Canadian Federation of Independent Business (CFIB) in its recent report concluded that increasing number of jobs don’t correlate with the less number of workers.
According to CFIB's new Help Wanted Survey, in the late of 2017, Canada had 399,000 vacancies for the jobs and this number increase by 38,000 which was equally 10.5% rise in just 3 months.
The new survey has suggested that British Columbia’s job vacancies increase from 3.6 to 3.9 and that of Quebec is from 3.1 to 3.4 percent in just 3 months.
This labor shortage comes unexpectedly when Canada’s Job Market is running smoothly and performing greatly.
Previous signs of country’s economy in February showed 5.8% unemployment nationwide which is actually very low since 1976. Still, there are 1.1 million people in Canada who are unemployed.
Ted Mallett, vice president and chief economist at CFIB says, “More retraining of workers in industries that are "in transition" would help mitigate the problem, by shifting workers from declining industries to growing ones.”
This labor shortage is really problematic for the small businesses, according to Mallett.
Mallett said, "When a business of five people is missing one person, that's 20 percent of its workforce. "That puts a significant crimp in their ability to offer products and services."
But if you can see it from another side of the scene, it showed that labor shortage is highly likely in the favor of workers as this means that their wages could increase.
Those companies having labor shortage issues are now planning to increase their employees’ rate. They will increase workers wage by 2.8% in the coming year as compared to those companies which aren’t facing any such problems; 2.3% in non-shortage companies, according to Mallett.
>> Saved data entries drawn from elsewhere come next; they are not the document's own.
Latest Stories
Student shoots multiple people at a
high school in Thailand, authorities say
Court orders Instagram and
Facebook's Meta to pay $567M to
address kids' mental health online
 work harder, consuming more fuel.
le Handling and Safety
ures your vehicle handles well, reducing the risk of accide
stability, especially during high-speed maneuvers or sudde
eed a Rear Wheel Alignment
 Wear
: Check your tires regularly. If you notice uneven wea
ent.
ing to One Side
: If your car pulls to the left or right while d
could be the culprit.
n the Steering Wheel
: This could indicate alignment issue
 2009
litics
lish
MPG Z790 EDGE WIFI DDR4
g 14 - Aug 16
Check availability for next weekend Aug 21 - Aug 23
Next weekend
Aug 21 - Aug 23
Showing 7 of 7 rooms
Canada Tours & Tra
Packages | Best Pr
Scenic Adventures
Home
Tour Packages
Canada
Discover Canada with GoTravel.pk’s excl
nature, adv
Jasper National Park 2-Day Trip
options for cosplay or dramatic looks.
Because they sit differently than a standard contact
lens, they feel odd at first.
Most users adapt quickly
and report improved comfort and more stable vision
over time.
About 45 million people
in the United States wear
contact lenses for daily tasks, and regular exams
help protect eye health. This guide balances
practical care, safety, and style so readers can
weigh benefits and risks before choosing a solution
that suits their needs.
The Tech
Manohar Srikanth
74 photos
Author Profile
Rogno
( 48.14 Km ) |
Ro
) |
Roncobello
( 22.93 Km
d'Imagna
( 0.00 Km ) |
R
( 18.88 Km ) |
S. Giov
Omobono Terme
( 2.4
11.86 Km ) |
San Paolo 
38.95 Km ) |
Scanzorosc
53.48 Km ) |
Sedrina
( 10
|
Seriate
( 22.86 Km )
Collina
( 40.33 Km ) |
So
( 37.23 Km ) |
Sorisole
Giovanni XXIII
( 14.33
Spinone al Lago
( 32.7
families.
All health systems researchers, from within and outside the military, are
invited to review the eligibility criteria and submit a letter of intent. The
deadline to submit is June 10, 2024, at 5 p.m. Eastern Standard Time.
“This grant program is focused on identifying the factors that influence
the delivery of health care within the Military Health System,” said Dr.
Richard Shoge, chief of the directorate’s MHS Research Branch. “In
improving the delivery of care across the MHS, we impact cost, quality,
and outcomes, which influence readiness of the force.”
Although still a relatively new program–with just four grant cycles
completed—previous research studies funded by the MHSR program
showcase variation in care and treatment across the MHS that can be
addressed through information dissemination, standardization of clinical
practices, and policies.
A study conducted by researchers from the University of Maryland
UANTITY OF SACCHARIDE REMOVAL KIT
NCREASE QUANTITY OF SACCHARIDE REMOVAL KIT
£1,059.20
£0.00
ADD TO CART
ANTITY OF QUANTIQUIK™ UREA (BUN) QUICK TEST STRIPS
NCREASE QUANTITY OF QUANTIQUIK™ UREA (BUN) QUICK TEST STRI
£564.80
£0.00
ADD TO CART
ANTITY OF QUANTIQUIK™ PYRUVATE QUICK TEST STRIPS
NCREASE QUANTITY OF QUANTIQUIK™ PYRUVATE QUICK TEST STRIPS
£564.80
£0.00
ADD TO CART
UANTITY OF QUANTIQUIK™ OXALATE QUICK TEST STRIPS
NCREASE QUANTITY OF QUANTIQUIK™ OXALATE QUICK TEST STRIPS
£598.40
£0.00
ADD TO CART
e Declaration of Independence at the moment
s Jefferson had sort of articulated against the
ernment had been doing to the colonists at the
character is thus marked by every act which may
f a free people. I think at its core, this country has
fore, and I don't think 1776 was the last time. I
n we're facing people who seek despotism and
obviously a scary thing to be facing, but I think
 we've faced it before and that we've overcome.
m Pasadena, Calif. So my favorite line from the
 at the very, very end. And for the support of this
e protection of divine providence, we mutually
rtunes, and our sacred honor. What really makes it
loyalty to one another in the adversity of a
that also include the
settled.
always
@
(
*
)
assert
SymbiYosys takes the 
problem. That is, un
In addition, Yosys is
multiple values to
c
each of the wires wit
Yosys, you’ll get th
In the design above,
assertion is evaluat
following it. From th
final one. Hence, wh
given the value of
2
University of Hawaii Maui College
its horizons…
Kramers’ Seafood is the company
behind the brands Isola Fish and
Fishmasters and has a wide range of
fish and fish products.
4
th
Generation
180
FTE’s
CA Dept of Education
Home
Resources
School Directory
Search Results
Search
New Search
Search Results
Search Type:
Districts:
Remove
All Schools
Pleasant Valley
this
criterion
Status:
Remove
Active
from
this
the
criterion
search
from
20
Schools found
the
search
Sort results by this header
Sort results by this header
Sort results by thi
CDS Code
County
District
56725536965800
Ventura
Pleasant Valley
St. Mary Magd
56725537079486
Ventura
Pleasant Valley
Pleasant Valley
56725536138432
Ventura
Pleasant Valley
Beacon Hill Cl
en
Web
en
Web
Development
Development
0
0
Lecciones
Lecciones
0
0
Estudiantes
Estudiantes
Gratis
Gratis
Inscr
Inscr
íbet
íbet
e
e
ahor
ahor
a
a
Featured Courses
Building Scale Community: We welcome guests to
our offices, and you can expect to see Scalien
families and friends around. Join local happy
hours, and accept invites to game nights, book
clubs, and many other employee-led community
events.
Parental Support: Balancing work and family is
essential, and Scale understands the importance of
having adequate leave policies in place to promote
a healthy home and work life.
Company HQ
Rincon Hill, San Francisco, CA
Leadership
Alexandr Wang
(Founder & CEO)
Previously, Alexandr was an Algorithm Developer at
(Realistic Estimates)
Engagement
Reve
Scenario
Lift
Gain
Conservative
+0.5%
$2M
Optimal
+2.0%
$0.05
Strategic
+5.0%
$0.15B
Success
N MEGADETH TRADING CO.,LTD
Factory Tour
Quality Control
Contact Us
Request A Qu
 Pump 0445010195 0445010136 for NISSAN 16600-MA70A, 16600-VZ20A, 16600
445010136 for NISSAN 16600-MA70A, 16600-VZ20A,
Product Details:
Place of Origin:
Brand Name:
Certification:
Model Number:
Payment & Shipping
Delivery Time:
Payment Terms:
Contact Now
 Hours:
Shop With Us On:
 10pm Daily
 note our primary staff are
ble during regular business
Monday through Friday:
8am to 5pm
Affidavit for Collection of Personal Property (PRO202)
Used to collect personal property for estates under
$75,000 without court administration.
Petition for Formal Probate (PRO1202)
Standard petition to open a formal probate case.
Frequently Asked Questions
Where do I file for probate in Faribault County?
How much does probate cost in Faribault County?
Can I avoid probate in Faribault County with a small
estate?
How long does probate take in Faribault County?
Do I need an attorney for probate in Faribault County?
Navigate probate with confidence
This CFIB report for job vacancies categorized the jobs. They concluded that service workers and construction workers are more demanding, the vacancy rate is 4.5 percent and 3.7 percent, respectively.
Mallet says if there is some flexibility in labor, the problem can be resolved.
He said, "If there are some regions doing better than others, it would be beneficial if we were able to pull resources from those areas that aren't doing as well.”
The point is that Canadians aren’t liking it much as they aren’t in the favor of mobile labor force. Statistics showed since 1970 interprovincial migration has been greatly reduced.
Canadians, nowadays, are more interested in keeping their family terms and friends circle alive and least interested in immigration for jobs.
Mallett suggests policymakers could help to mitigate this problem by making it easier to move. For instance, aligning certification and standards across provinces would make it easier for licensed professionals to get accreditation in other provinces, he said.
Mallett proposed that this unwilling immigration problem can be overcome by making flexible and easy policies. For example, aligning certification and standards should be provided for the licensed professionals to make them improved themselves in other provinces.